To-do item: Look through the entries for the string "officiel" and copy every line where it shows up.

Information below:

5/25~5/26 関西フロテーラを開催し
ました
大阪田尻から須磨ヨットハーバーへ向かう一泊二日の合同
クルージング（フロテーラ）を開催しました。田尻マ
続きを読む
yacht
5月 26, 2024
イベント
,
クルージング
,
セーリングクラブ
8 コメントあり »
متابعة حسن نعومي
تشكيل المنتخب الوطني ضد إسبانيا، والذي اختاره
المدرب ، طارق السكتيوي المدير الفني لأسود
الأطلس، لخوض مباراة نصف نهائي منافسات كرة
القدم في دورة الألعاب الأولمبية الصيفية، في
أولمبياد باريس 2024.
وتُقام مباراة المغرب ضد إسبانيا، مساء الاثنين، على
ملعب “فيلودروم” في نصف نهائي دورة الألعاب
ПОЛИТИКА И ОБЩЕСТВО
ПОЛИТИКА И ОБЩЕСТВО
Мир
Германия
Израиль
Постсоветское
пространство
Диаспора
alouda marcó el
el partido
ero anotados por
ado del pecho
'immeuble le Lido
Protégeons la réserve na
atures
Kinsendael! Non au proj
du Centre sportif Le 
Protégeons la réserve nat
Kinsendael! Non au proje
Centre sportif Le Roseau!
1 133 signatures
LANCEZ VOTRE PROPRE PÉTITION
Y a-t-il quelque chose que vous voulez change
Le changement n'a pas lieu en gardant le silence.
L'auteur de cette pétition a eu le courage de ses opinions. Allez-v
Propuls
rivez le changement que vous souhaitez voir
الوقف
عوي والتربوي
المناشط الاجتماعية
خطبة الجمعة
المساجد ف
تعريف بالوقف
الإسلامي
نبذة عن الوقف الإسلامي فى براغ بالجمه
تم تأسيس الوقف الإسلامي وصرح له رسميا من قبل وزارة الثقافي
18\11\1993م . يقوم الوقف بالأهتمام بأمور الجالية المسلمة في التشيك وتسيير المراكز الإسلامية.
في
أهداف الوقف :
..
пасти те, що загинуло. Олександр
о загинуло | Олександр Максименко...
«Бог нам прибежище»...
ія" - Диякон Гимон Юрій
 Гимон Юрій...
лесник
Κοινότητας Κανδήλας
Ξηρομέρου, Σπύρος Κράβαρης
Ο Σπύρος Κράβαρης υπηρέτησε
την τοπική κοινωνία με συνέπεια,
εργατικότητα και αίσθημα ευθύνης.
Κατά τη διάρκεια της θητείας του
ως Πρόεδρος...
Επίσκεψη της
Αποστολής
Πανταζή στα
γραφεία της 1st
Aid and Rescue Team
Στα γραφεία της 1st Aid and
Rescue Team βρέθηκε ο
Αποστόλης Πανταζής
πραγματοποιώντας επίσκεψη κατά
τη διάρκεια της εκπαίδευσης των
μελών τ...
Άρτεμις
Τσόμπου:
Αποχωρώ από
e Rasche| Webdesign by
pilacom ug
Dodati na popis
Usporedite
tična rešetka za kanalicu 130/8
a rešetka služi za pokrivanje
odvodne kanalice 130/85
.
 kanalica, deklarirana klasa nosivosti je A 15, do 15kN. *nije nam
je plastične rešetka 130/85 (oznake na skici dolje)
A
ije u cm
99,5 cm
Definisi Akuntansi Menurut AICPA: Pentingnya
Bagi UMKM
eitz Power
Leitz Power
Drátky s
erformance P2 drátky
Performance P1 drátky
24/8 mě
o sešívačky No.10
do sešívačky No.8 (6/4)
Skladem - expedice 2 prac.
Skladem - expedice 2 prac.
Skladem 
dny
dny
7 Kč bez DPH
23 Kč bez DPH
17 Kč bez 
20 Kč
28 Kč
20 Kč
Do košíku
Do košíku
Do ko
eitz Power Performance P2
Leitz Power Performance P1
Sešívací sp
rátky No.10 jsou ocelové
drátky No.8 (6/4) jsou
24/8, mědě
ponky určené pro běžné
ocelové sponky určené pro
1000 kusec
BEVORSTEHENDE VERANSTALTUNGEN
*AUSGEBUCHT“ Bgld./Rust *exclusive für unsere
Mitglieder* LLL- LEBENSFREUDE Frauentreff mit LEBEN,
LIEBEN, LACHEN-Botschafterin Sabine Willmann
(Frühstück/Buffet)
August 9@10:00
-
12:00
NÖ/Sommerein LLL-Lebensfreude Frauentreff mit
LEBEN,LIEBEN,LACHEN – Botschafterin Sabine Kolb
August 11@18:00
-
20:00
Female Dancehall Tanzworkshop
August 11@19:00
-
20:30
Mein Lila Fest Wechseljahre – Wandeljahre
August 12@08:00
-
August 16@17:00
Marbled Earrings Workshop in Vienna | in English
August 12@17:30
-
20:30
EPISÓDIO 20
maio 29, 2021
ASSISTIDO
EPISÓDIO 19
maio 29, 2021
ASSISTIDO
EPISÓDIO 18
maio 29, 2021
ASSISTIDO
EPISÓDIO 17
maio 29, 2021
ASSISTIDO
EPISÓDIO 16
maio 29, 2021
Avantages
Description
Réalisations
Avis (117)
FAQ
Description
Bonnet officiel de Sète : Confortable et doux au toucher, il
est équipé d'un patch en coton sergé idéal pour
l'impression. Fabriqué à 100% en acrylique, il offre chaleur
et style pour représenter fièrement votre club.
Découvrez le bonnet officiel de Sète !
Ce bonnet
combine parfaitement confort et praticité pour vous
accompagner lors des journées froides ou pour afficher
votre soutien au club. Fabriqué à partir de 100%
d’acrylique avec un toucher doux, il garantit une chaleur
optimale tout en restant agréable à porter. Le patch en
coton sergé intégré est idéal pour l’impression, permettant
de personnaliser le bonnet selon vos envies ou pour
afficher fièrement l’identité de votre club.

End of Information.

Problem solution:
Bonnet officiel de Sète : Confortable et doux au toucher, il
Découvrez le bonnet officiel de Sète !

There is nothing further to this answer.